Wiktor Dawidowitsch Tissen wurde 1920 auf dem Einzelgehöft Klinowyj im Gebiet Charkow geboren; er war das erste Kind in der Familie. Vor dem Krieg studierte Wiktor am pädagogischen Institut, konnte es jedoch icht rechteitig beenden. Er unterrichtete an einer der ukrainischen Dorfschulen mehrere Fächer gleichzeitig: Geschichte, Geographie und Zeichnen.

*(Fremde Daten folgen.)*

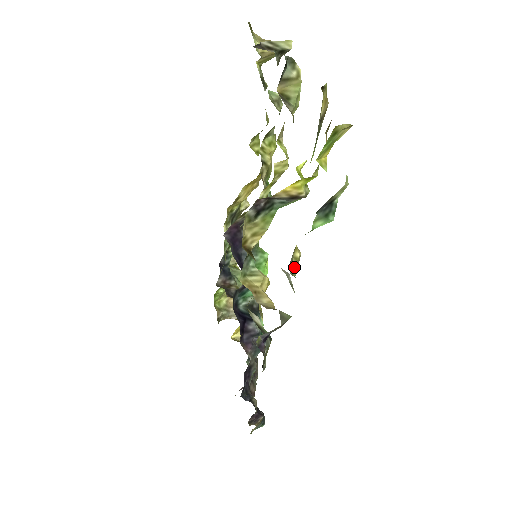
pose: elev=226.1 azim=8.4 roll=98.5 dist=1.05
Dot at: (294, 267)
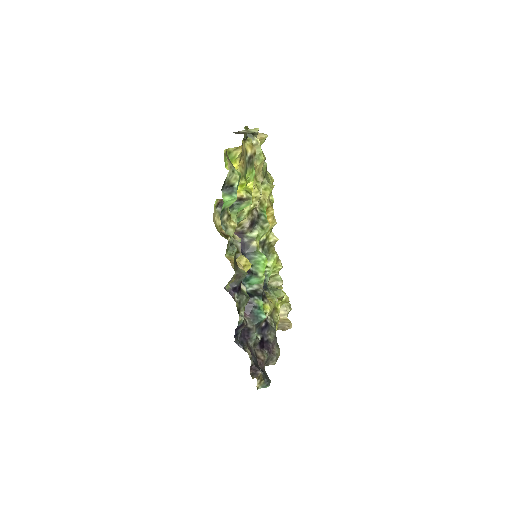
Dot at: (230, 230)
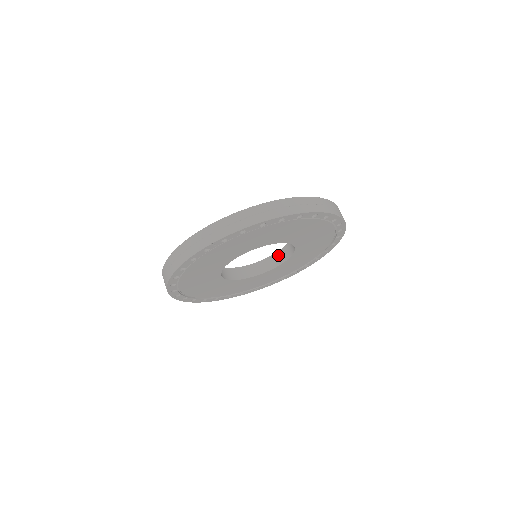
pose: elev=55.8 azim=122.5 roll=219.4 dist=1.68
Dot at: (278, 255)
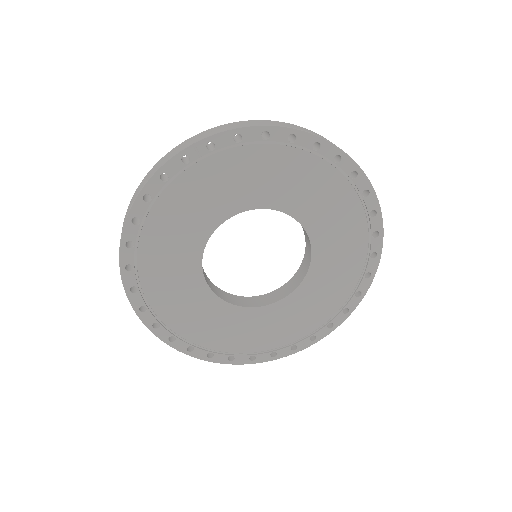
Dot at: (288, 284)
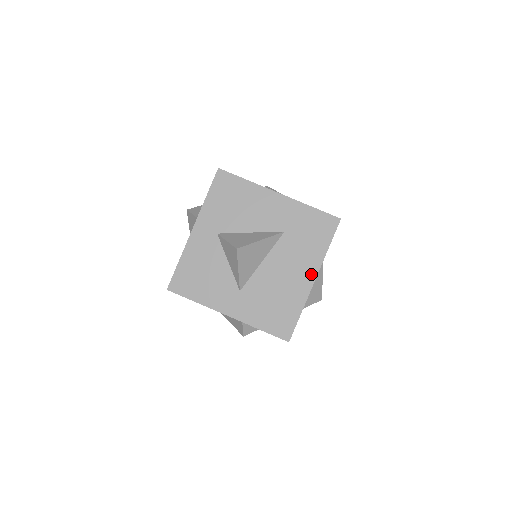
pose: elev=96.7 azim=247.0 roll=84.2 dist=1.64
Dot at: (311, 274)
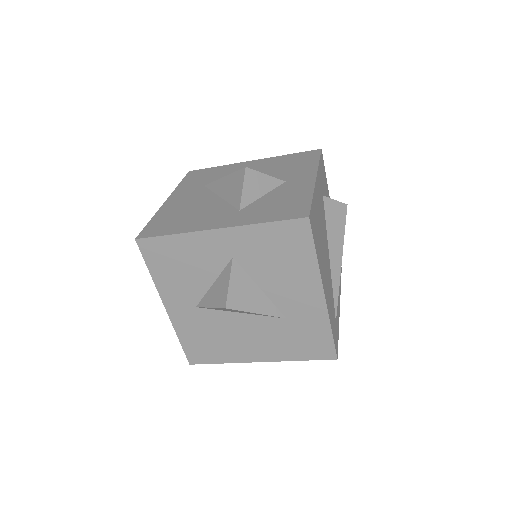
Dot at: (263, 357)
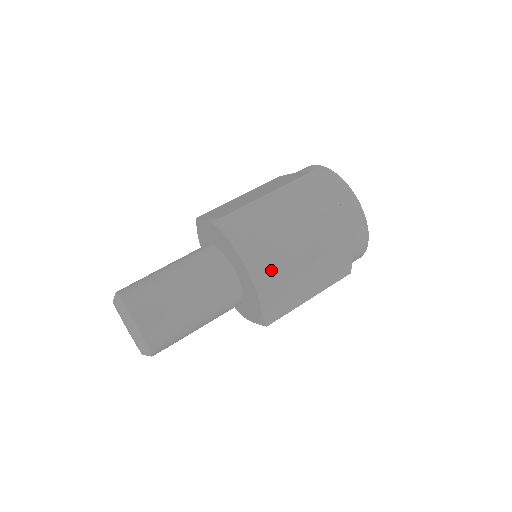
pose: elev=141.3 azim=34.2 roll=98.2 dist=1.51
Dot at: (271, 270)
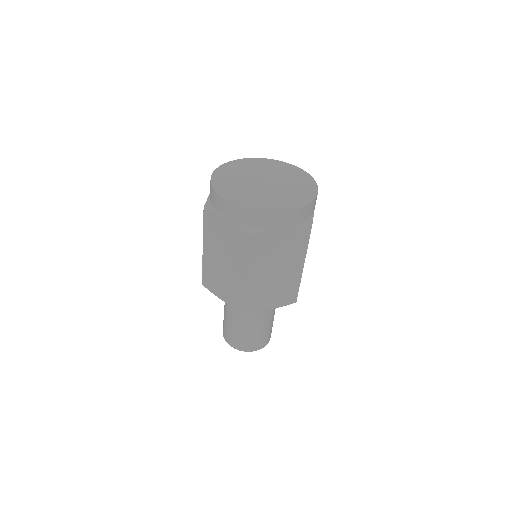
Dot at: (297, 294)
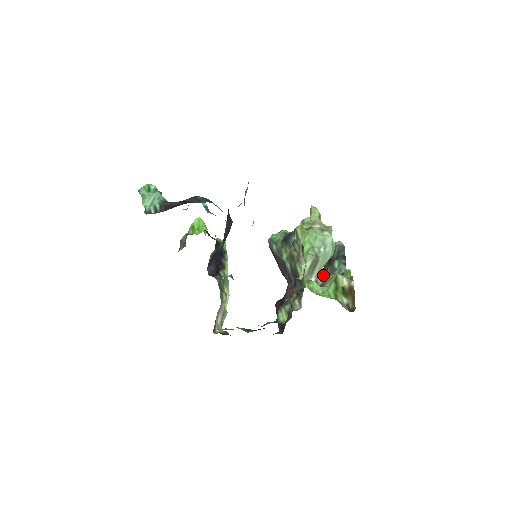
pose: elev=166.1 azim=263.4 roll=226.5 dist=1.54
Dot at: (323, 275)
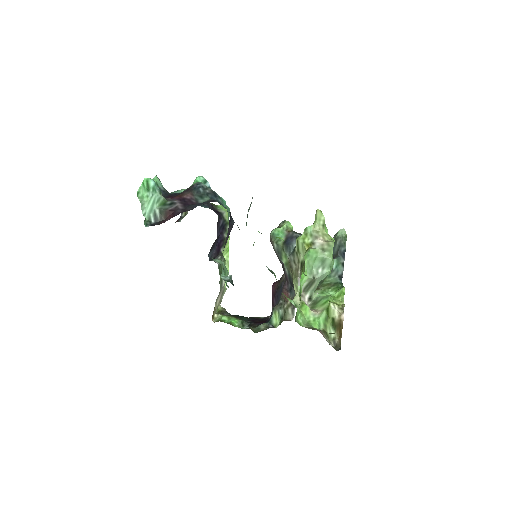
Dot at: occluded
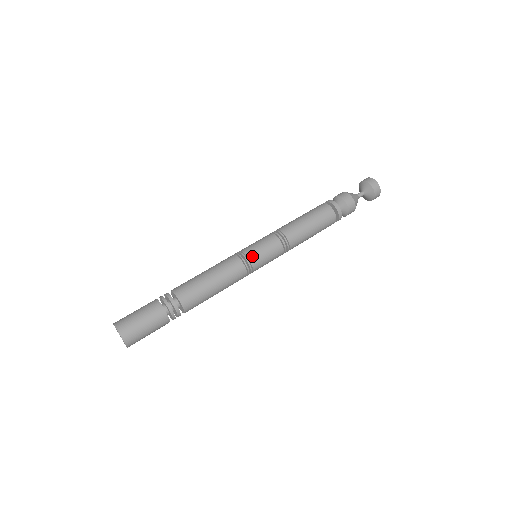
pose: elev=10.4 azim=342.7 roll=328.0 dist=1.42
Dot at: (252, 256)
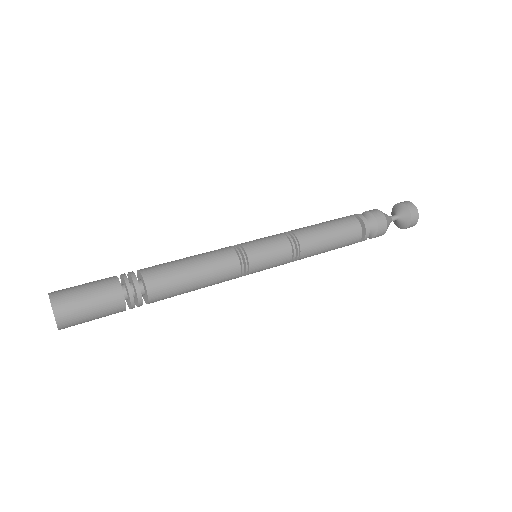
Dot at: (246, 244)
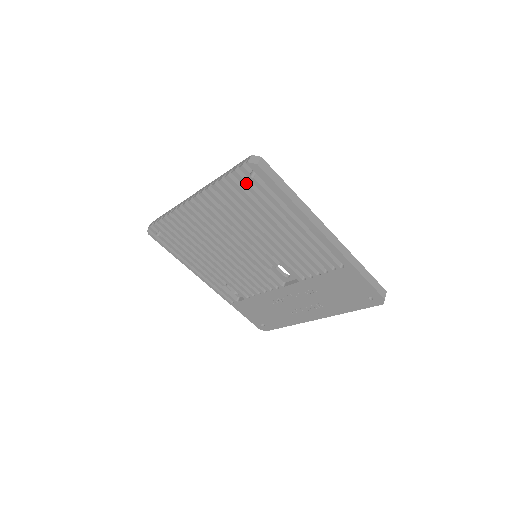
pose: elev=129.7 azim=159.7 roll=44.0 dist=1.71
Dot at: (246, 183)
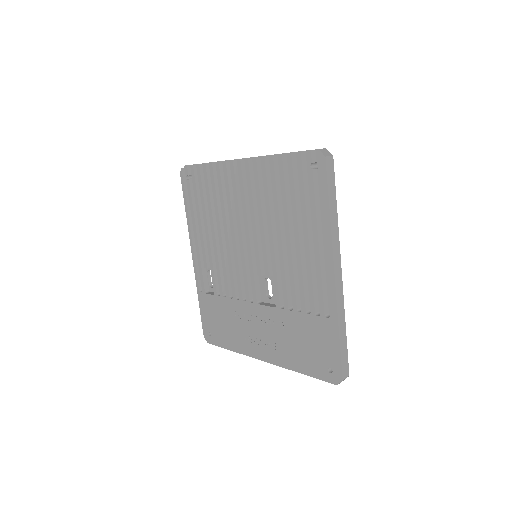
Dot at: (302, 170)
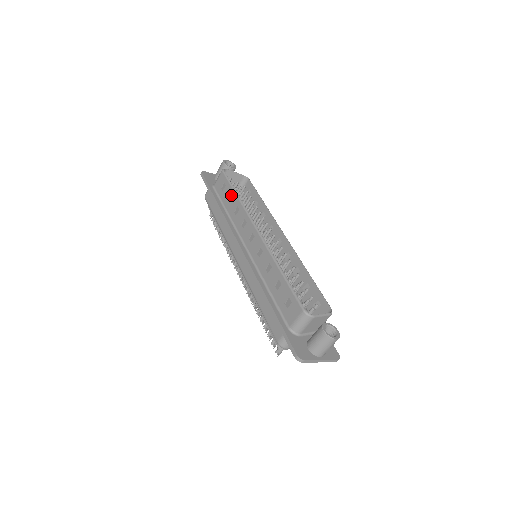
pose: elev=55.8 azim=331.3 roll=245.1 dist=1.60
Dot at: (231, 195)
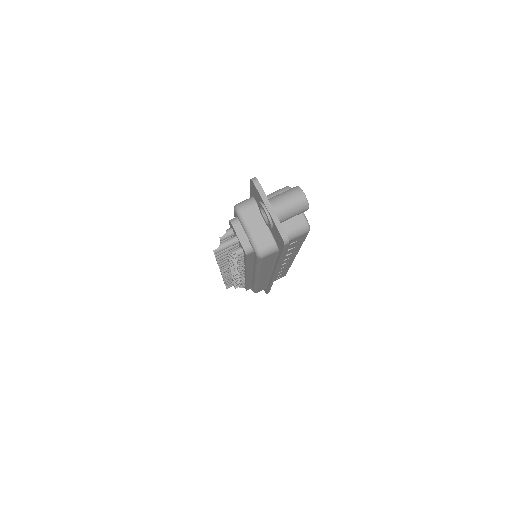
Dot at: occluded
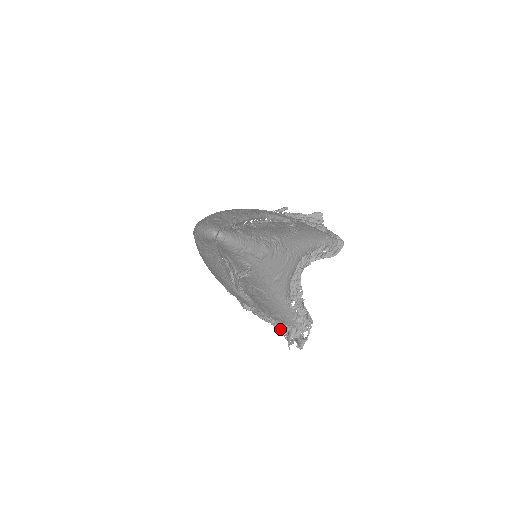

Als der Große Vaterländische Krieg ausbrach, befand sich die Familie Tissen mit anderen Flüchtlingen im Altai-Gebiet.

Kapitel 4
„Und da fiel ein versteinertes Wort auf meine noch vom Leben erfüllte Brust“

1941 wurde Wiktor Davidowitsch zur trudarmee in die ASSR Komi einberufen und von dort aus mit einer Etappe nach Jernakowo geschickt, zum Bau der Eisenbahnlinie Salechard – Igarka. Den Grund für seine Verurteilung konnte Wiktor Dawidowitsch bis zu seinem Lebensende nicht begreifen. Er konnte es höchstens mit zwei möglichen Gründen erklären: erstens – sein deutscher Nachname, zweitens – ein unvorsichtig ausgesprochener Satz, den er einmal während des Mittagessens geäußert hatte: „Jusja (gemeint war Josef Stalin; Anm. de. Übers.) gibt einem nicht genug zu essen, aber sterben läßt er einen auch nicht“.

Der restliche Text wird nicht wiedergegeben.